Many of the issues raised then persist today. They wanted more widespread community health centers, the elimination of capital punishment, an establishment of a robust health insurance system and a living wage. 

This is why the Black Census is tremendously important. Our goal is to reach at least 200,000 Black individuals across the nation to gauge what matters most to us as a people. In order for us to be powerful in politics, we must control the agenda. It is exhausting for Black communities to lag behind in education, housing, health care, jobs and entrepreneurship. Historically Black Colleges and Universities and schools in predominantly Black communities do not have adequate funding to support our students. Still, Black women are the most educated demographic of people in the country. Affordable housing remains a prevalent issue, as there have been an influx of homeless encampments in cities like Los Angeles and the San Francisco-Bay Area. The infant mortality rate of Black babies and women is higher than in non-Black people. These proclivities are due to structural racism and poor policies. We must demand more of our elected officials. It behooves us to lean on the wisdom and strength of our elders and ancestors in demanding the implementation of policies that fit our needs and desires. 

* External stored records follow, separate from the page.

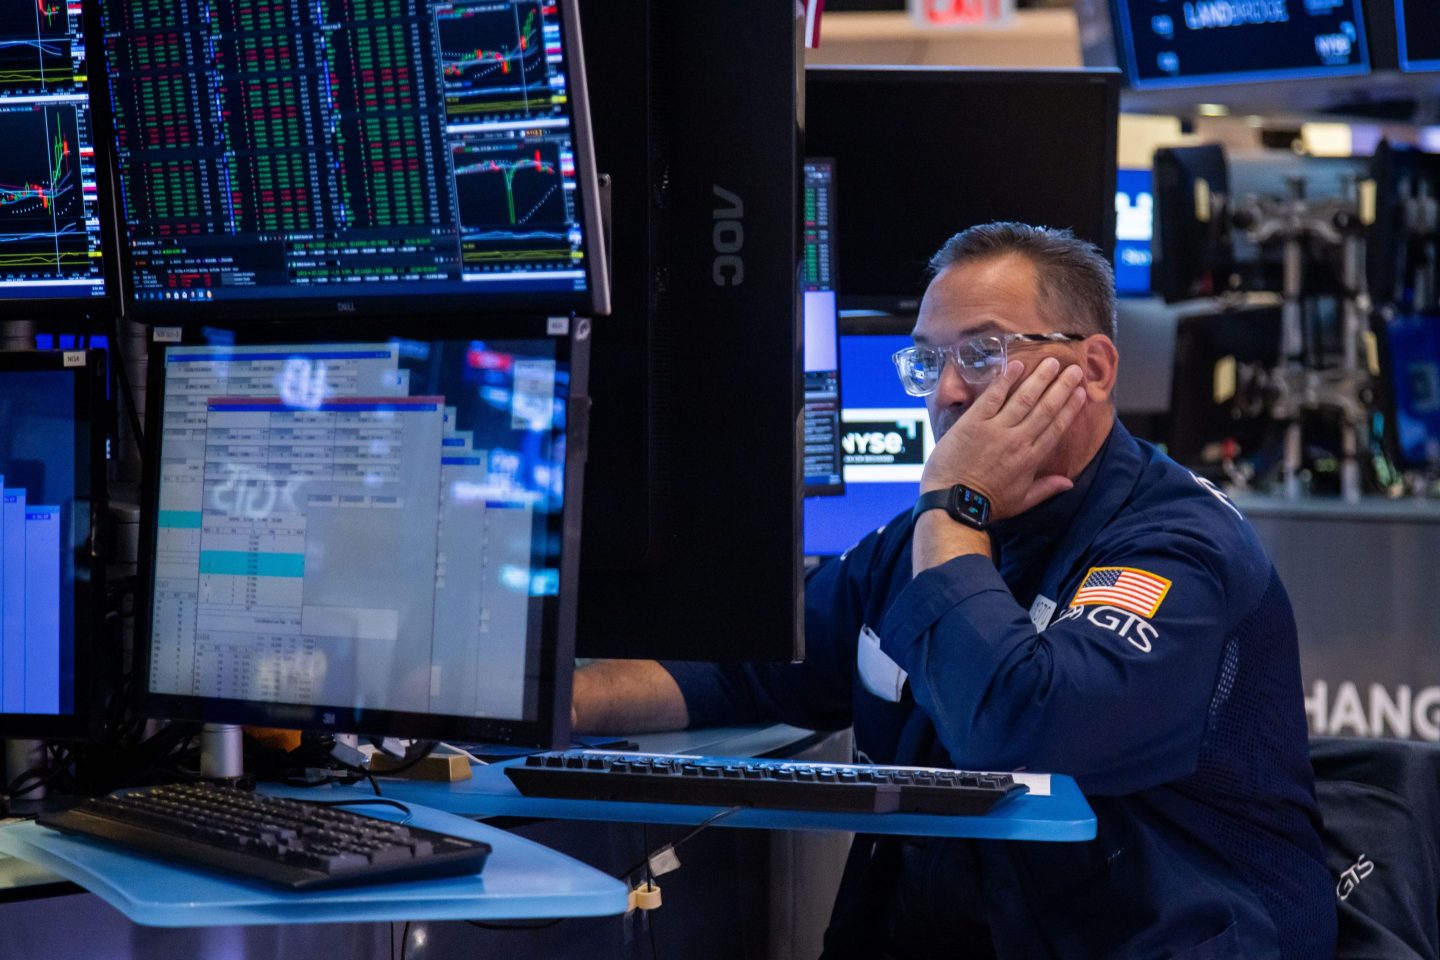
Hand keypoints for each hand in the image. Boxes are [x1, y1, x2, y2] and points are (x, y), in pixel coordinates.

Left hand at [920, 356, 1086, 521]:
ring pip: (1024, 398)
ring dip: (1040, 378)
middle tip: (1074, 370)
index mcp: (1031, 458)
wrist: (953, 504)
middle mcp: (1018, 440)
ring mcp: (995, 429)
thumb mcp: (1021, 501)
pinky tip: (1017, 364)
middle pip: (1045, 408)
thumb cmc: (985, 505)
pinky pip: (993, 396)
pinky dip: (1005, 379)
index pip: (1057, 427)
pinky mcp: (973, 422)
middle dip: (1062, 387)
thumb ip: (1046, 488)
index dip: (1070, 408)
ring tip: (1053, 362)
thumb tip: (1069, 482)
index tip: (1081, 393)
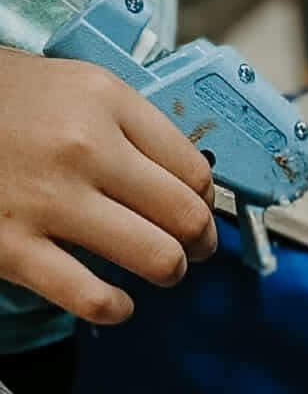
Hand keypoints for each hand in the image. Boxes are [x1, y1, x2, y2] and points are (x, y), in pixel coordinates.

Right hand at [0, 49, 216, 324]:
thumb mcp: (64, 85)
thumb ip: (122, 124)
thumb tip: (182, 179)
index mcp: (101, 99)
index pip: (194, 169)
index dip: (203, 200)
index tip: (193, 211)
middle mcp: (83, 147)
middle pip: (188, 218)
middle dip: (198, 243)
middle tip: (186, 249)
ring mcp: (49, 200)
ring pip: (159, 260)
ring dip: (165, 273)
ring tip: (151, 270)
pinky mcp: (16, 248)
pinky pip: (95, 299)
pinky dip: (115, 307)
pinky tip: (113, 300)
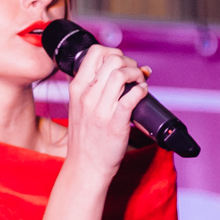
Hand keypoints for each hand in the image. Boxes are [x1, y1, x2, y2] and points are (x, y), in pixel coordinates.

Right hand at [62, 44, 147, 183]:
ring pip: (121, 74)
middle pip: (112, 59)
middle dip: (129, 62)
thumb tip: (121, 70)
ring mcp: (100, 109)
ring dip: (137, 74)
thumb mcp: (80, 107)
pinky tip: (142, 94)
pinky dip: (142, 90)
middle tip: (135, 74)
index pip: (94, 52)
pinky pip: (132, 96)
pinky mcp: (115, 123)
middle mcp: (87, 96)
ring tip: (140, 83)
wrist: (85, 167)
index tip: (122, 64)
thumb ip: (94, 88)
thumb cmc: (86, 139)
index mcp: (77, 88)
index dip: (114, 52)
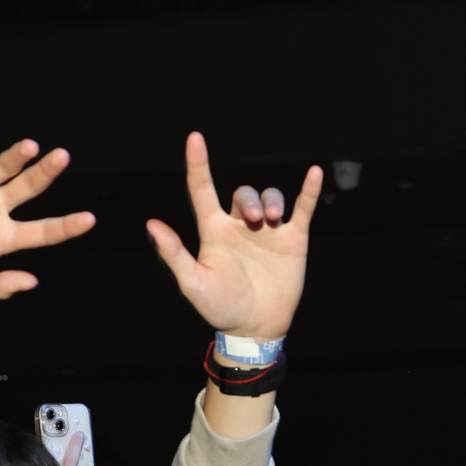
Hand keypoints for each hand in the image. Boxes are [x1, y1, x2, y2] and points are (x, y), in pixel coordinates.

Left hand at [144, 133, 321, 341]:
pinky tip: (314, 173)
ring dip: (272, 201)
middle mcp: (240, 225)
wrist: (255, 327)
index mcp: (214, 231)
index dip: (198, 164)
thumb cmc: (220, 307)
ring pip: (270, 197)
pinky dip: (308, 190)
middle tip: (258, 220)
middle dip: (250, 201)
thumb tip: (151, 224)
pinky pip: (302, 209)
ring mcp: (268, 231)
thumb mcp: (194, 283)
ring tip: (274, 218)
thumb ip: (175, 254)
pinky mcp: (293, 240)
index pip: (202, 190)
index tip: (195, 138)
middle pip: (243, 194)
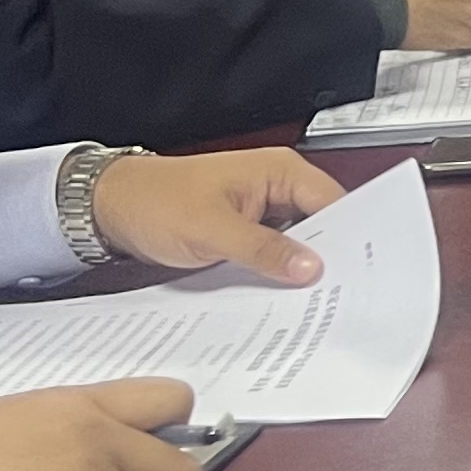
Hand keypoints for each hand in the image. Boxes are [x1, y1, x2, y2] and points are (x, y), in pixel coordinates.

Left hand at [89, 148, 341, 281]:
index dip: (352, 239)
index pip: (336, 204)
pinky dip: (280, 273)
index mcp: (279, 171)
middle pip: (325, 226)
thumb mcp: (210, 228)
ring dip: (303, 269)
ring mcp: (264, 212)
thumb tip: (310, 267)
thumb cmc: (153, 201)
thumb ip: (263, 249)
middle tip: (339, 294)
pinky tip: (284, 295)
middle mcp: (277, 188)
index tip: (359, 273)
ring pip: (301, 244)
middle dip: (330, 258)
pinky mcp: (249, 233)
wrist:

It is not only our duty to fight for our collective freedom, it is our duty to win. It would be reckless and irresponsible of us to not fight to secure a life of true liberty that our ancestors hoped for. We must consistently pursue a life of social and political wellness for ourselves and those who will come after us. We cannot afford to go backwards and by all indication, that is where we are headed if we do not activate 

Democracy is on the line and it is more  clear than ever that our hard fought constitutional rights and freedom hang in the balance. We see this with the United States Supreme Court overturning Roe v. Wade (1973); with Dobbs v. Jackson Women's Health Organization (2022); and the banning of accurate historical texts in several states throughout the US. Since 2021, voter suppression laws have been enacted in at least 21 states like Texas, Arkansas, Georgia and Florida, all under the looming shadow of white supremacy that feels even more unbearable since the January 6, 2021 terrorist attack on Capitol Hill. They are working overtime to destroy and hinder our progression. We must advocate for ourselves and protect our own interests!

With midterm elections right around the corner, I urge all of you to participate in this democracy by casting your ballot on November 8, 2022. We hear it all the time but it remains true: If your vote did not matter, they would not fight tooth and nail to take it from  you. Voting is the threshold of democracy, so I need you to take it a step further. Show that you count by filling  out the Black Census at BlackCensus.org by November 30, 2022! Completing this survey is an act of resistance and a reclamation of our power. It’s OUR time now.